In the records below, take the line with "ceramic pitcher: present" and all lines after it, and copy them exactly, pictures excluded.

__________________________________________________

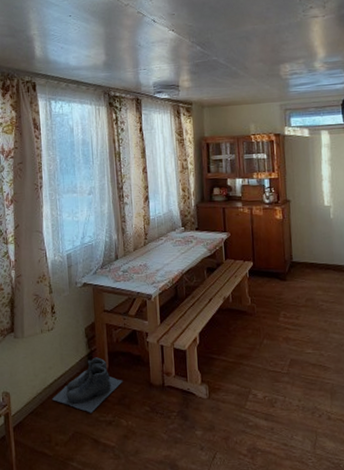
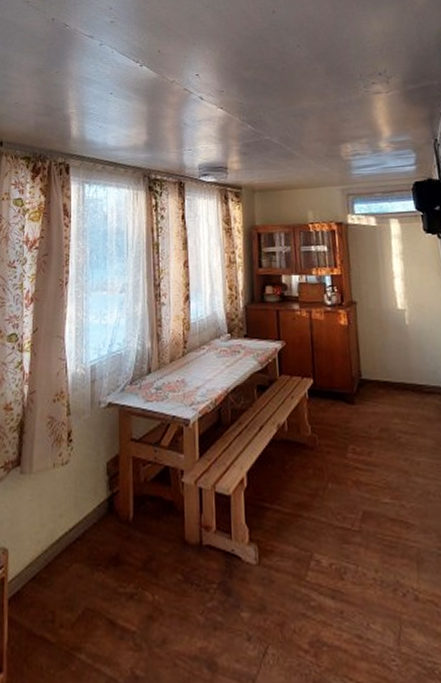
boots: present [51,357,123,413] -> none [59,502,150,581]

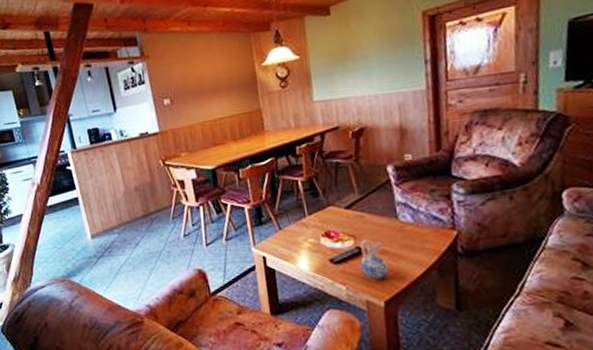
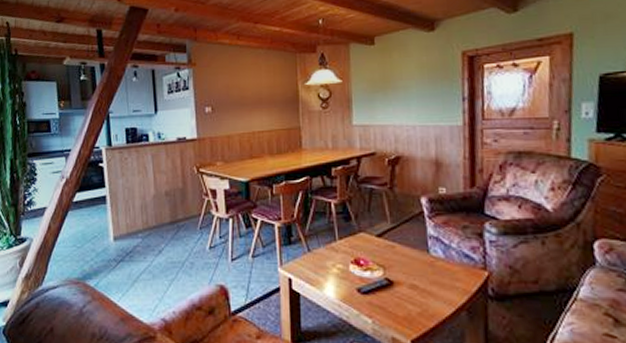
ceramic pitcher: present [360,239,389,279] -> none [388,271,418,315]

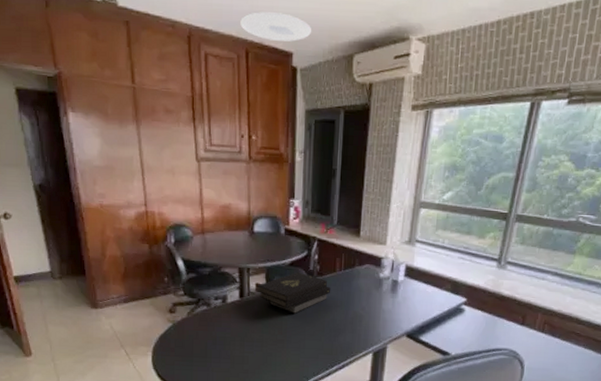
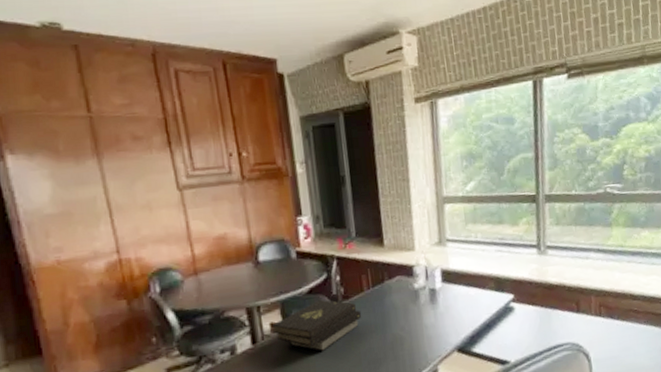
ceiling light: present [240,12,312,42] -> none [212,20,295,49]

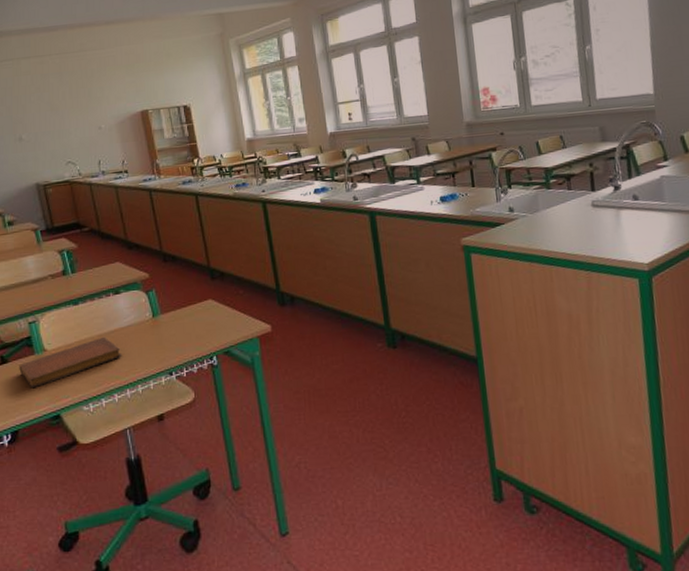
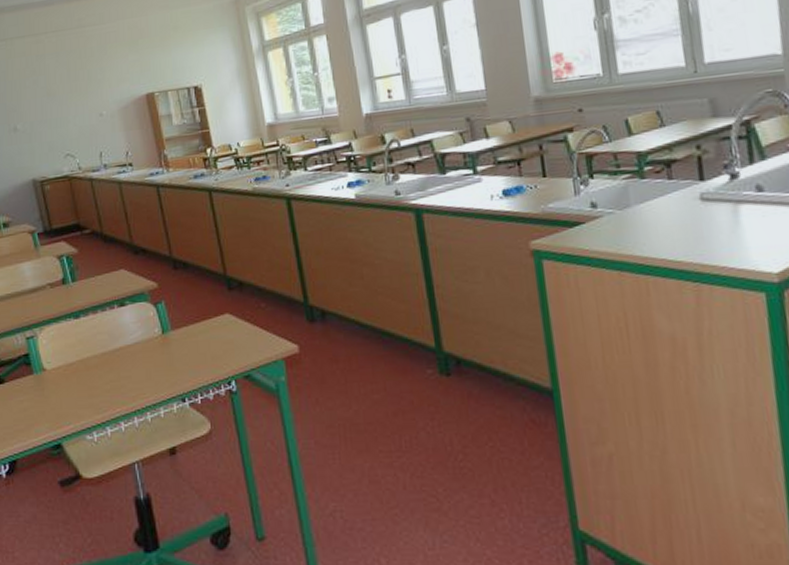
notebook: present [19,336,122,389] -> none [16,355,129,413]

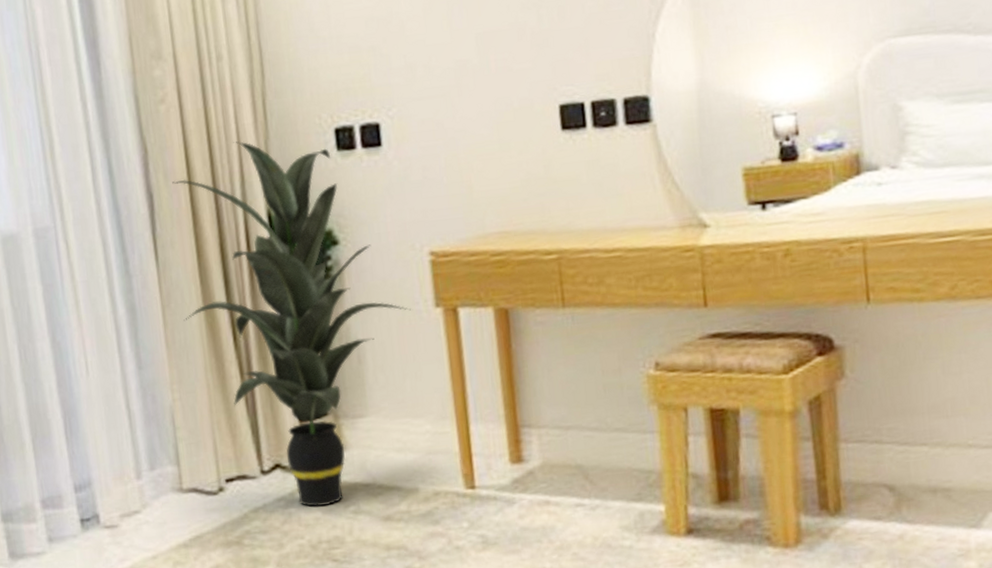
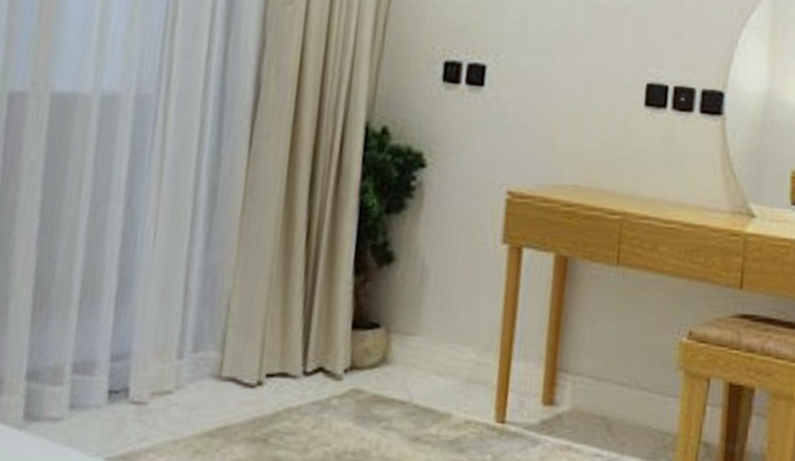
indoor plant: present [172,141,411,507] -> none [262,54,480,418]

__________________________________________________

▸ ANSWER TO THIS TASK
ceramic pitcher: present [360,239,389,279] -> none [388,271,418,315]

ceiling light: present [240,12,312,42] -> none [212,20,295,49]

notebook: present [19,336,122,389] -> none [16,355,129,413]

indoor plant: present [172,141,411,507] -> none [262,54,480,418]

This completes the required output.